Experts agree that counter advertisements work, and counter advertisements used against tobacco usage have proven effective. While the will exists to create and display the ads, the barrier is money, and all public service groups combined command nothing close to the advertising budget of even a single massive brewery. The National Alcohol Tax Coalition has the answer to that problem though, and they estimate that by raising the price of a single drink by only a dime, more than 4 billion dollars a year could be raised to fund effective and accurate public service alcohol counter advertising campaigns.

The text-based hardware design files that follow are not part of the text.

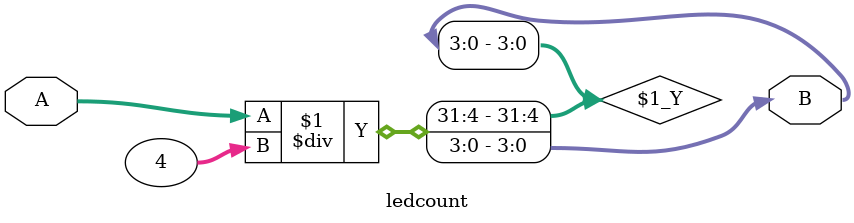
<source format=v>
module ledcount (input [5:0] A, output [3:0] B);
assign B = A / 4; 
endmodule  
 

</source>
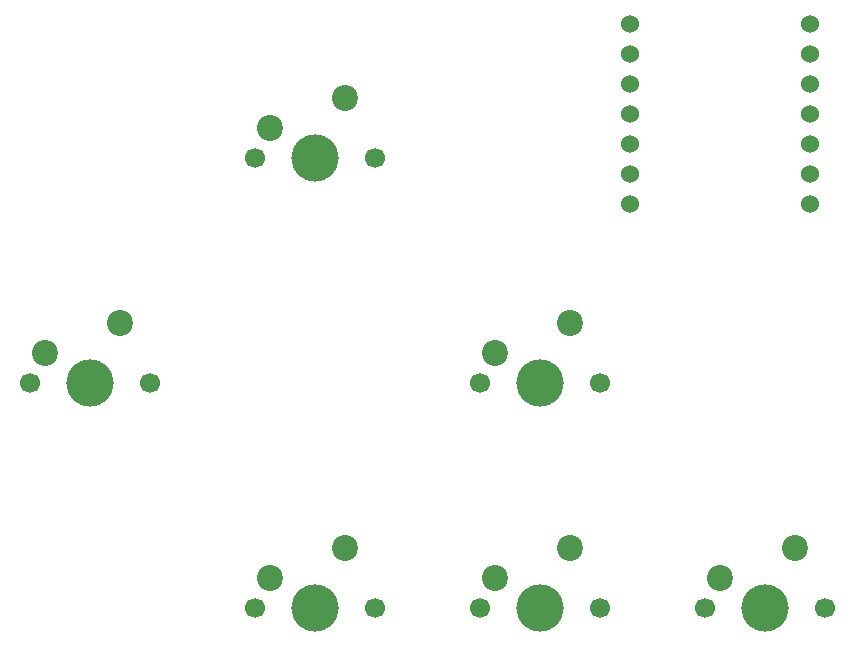
<source format=gbr>
%TF.GenerationSoftware,KiCad,Pcbnew,8.0.5*%
%TF.CreationDate,2025-02-18T21:33:55-07:00*%
%TF.ProjectId,nespad,6e657370-6164-42e6-9b69-6361645f7063,rev?*%
%TF.SameCoordinates,Original*%
%TF.FileFunction,Soldermask,Top*%
%TF.FilePolarity,Negative*%
%FSLAX46Y46*%
G04 Gerber Fmt 4.6, Leading zero omitted, Abs format (unit mm)*
G04 Created by KiCad (PCBNEW 8.0.5) date 2025-02-18 21:33:55*
%MOMM*%
%LPD*%
G01*
G04 APERTURE LIST*
%ADD10C,1.700000*%
%ADD11C,4.000000*%
%ADD12C,2.200000*%
%ADD13C,1.524000*%
G04 APERTURE END LIST*
D10*
%TO.C,SW4*%
X131110000Y-99210000D03*
D11*
X136190000Y-99210000D03*
D10*
X141270000Y-99210000D03*
D12*
X138730000Y-94130000D03*
X132380000Y-96670000D03*
%TD*%
D10*
%TO.C,SW2*%
X112060000Y-118260000D03*
D11*
X117140000Y-118260000D03*
D10*
X122220000Y-118260000D03*
D12*
X119680000Y-113180000D03*
X113330000Y-115720000D03*
%TD*%
D10*
%TO.C,SW1*%
X112060000Y-80160000D03*
D11*
X117140000Y-80160000D03*
D10*
X122220000Y-80160000D03*
D12*
X119680000Y-75080000D03*
X113330000Y-77620000D03*
%TD*%
D10*
%TO.C,SW5*%
X131110000Y-118260000D03*
D11*
X136190000Y-118260000D03*
D10*
X141270000Y-118260000D03*
D12*
X138730000Y-113180000D03*
X132380000Y-115720000D03*
%TD*%
D10*
%TO.C,SW6*%
X150160000Y-118260000D03*
D11*
X155240000Y-118260000D03*
D10*
X160320000Y-118260000D03*
D12*
X157780000Y-113180000D03*
X151430000Y-115720000D03*
%TD*%
D10*
%TO.C,SW3*%
X93010000Y-99210000D03*
D11*
X98090000Y-99210000D03*
D10*
X103170000Y-99210000D03*
D12*
X100630000Y-94130000D03*
X94280000Y-96670000D03*
%TD*%
D13*
%TO.C,U1*%
X159035000Y-68858500D03*
X159035000Y-71398500D03*
X159035000Y-73938500D03*
X159035000Y-76478500D03*
X159035000Y-79018500D03*
X159035000Y-81558500D03*
X159035000Y-84098500D03*
X143795000Y-84098500D03*
X143795000Y-81558500D03*
X143795000Y-79018500D03*
X143795000Y-76478500D03*
X143795000Y-73938500D03*
X143795000Y-71398500D03*
X143795000Y-68858500D03*
%TD*%
M02*

</source>
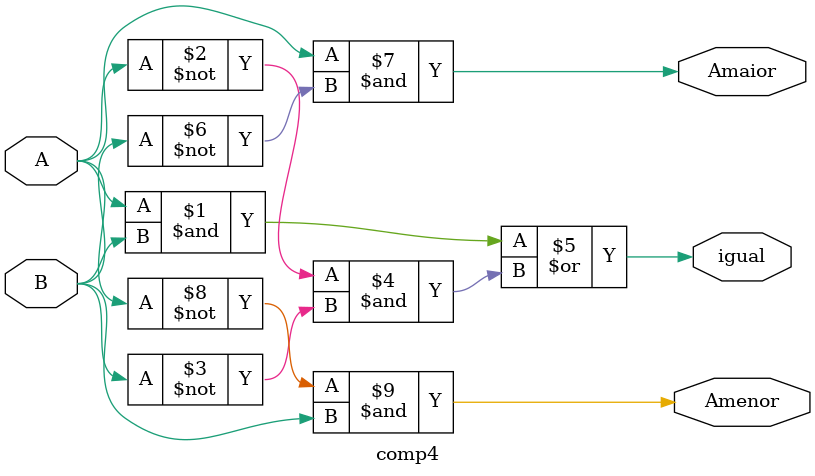
<source format=v>

/*
NOME: Lara Gama, Mateus Ribeiro, Sulamita
DATA: 17/11/2021

A, B - entradas
Amaior, igual, Amenor - saídas

A = 1: nível lógico alto
~A = 0: nível lógico baixo
Amaior = 1: indica que A tem nível lógico alto e B tem nível lógico baixo.
Amenor = 1: indica que A tem nível lógico baixo e B tem nível lógico alto.
igual = 1: A e B possuem o mesmo nível lógico.

*/

module comp4 (A, B, Amaior, igual, Amenor);
input A,B;
output Amaior, igual, Amenor;

assign igual = (A & B) | (~A & ~B);
assign Amaior = (A & ~B);
assign Amenor = (~A & B);

endmodule 
</source>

I don’t believe that prohibition is ever the answer, and I’m not even sure that companies selling a still legal product should be denied the right to market their wares; but due to the massive societal destruction wreaked by alcohol, I do believe that these alcohol promotions cannot be allowed to go unanswered. We need to make sure that kids and teens are getting a balanced and accurate picture of the realities of alcohol use.

Write to your State and Federal elected officials and demand that for every Bud ad, we get a grieving mother after a drunk driving fatality, and that for every beer beach party spot we also learn about the dangers of alcohol and brain damage.